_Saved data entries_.
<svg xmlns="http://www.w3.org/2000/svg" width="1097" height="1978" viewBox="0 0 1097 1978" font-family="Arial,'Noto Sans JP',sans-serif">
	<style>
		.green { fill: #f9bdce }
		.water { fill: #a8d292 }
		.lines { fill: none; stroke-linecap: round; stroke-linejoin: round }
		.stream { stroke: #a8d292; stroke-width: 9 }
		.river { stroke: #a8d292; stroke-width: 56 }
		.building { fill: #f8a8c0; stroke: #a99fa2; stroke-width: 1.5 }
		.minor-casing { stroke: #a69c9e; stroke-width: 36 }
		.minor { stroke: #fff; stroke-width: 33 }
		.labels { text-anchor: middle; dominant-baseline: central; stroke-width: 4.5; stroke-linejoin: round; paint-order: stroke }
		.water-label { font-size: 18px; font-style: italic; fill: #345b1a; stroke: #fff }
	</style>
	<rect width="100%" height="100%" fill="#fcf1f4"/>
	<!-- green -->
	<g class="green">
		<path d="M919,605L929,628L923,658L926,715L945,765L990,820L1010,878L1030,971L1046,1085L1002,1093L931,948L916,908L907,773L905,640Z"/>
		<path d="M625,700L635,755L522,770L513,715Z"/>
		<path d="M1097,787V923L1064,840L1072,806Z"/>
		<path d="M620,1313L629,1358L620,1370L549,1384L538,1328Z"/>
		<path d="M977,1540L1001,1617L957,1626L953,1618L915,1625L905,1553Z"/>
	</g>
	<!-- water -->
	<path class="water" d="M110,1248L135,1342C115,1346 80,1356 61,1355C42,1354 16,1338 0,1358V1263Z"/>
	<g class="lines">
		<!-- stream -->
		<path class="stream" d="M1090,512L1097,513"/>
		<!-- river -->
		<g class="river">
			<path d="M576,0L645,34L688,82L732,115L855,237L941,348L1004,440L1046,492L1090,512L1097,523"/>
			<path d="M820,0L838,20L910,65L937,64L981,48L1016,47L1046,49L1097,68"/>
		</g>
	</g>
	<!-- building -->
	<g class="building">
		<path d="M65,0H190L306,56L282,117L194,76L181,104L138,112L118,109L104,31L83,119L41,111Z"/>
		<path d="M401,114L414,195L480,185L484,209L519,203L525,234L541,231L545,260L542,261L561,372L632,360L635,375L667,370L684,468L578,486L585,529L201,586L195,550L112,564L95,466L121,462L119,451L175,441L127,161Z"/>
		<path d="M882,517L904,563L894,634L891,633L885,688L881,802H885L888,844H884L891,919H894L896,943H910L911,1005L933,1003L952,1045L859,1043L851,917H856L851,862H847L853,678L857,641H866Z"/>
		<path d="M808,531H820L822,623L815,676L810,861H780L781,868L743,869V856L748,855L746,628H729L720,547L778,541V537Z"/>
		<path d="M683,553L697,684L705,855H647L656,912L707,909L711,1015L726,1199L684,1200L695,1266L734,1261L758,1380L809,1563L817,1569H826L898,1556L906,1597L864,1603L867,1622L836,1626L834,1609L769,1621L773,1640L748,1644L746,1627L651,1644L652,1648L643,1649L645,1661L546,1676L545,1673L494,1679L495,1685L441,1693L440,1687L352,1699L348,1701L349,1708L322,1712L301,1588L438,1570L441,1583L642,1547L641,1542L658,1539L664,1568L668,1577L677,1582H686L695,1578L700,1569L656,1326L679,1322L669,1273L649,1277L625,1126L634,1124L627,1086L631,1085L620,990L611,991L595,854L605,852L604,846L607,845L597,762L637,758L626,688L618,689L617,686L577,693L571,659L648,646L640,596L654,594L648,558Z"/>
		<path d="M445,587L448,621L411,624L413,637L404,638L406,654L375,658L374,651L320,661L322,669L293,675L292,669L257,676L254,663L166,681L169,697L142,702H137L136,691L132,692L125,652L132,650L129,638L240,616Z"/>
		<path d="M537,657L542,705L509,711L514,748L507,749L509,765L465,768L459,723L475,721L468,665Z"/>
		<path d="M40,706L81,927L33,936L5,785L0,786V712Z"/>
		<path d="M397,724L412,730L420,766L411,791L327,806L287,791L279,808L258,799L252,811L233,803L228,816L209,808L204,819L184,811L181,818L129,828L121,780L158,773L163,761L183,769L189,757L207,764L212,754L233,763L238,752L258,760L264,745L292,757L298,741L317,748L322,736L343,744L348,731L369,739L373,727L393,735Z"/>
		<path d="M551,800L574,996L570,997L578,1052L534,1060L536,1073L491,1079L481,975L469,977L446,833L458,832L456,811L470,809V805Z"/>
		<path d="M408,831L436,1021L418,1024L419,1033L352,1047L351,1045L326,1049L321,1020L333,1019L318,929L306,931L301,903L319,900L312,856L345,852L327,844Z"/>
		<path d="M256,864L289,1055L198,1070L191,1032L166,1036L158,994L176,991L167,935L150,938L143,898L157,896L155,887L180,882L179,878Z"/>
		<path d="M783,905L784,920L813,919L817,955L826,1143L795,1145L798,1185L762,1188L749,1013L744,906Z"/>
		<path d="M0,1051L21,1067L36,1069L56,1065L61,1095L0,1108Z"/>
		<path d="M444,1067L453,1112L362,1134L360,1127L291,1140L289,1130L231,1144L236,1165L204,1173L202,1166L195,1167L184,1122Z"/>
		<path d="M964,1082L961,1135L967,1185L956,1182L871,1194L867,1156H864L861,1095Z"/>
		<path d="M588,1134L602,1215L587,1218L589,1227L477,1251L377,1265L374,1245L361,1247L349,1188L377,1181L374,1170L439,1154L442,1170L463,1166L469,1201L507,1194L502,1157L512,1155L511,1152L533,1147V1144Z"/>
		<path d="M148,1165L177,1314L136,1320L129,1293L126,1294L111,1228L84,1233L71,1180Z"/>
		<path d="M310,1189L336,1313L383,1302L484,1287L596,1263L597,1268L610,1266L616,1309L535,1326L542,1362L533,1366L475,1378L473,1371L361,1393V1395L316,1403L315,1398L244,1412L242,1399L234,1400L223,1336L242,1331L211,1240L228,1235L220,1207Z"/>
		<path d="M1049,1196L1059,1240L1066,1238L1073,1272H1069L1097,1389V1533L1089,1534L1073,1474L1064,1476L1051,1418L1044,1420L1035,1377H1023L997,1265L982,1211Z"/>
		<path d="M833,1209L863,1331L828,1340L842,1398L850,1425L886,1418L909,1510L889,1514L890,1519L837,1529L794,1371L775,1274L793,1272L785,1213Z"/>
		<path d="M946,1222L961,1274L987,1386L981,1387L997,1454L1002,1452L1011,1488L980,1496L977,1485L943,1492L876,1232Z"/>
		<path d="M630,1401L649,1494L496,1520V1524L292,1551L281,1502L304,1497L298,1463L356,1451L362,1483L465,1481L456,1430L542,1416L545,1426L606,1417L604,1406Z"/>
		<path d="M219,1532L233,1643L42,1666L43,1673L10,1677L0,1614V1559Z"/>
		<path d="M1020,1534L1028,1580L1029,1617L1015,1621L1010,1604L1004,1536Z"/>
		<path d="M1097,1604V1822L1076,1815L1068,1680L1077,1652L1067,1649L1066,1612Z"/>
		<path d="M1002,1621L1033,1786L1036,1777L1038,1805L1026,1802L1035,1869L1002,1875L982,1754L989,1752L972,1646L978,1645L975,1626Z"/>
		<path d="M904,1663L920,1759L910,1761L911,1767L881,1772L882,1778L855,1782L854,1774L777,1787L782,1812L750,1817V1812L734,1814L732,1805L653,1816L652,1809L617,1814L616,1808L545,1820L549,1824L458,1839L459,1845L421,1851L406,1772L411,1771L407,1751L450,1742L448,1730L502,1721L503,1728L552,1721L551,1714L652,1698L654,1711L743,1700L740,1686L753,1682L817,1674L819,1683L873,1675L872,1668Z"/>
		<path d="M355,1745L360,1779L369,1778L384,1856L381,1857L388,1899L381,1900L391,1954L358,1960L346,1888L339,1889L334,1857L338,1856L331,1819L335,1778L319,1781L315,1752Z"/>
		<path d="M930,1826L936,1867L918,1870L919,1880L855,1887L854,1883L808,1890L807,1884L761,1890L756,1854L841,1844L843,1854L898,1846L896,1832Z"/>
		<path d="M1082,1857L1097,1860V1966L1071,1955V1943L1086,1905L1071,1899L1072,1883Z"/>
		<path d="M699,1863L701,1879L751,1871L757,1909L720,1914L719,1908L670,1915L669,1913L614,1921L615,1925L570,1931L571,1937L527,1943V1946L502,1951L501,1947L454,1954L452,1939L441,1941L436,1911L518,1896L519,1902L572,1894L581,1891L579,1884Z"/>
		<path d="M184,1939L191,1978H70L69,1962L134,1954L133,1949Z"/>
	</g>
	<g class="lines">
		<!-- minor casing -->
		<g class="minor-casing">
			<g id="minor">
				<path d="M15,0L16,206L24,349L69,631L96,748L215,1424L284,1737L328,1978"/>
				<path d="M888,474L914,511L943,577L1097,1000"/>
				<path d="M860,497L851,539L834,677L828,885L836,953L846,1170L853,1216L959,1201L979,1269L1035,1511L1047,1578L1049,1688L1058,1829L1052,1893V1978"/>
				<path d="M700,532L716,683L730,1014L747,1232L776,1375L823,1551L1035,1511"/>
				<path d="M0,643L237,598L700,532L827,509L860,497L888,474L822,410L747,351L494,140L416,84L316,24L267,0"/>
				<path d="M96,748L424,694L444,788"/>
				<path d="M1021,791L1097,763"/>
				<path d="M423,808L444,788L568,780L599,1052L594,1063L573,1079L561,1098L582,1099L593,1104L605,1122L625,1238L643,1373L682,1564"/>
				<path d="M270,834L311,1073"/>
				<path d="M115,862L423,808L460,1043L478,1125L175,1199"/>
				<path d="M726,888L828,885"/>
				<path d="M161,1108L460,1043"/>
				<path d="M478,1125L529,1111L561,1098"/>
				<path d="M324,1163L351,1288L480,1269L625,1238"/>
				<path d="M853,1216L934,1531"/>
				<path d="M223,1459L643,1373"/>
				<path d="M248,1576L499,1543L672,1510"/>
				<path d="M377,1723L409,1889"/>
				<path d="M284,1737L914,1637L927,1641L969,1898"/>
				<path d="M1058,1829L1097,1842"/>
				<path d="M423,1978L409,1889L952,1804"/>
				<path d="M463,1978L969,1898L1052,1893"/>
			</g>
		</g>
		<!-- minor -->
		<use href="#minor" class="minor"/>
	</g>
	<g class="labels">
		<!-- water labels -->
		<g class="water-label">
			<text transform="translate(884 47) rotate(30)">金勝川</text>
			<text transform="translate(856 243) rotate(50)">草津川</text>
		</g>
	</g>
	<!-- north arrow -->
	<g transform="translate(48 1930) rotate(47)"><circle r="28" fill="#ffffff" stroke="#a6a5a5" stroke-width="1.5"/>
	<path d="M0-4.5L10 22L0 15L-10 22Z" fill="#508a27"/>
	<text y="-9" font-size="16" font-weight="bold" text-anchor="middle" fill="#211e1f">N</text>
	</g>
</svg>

_Exercise instructions_. State how many lines of the entries include the word "height", giving that number by itself.

_Solution to this exercise_. 2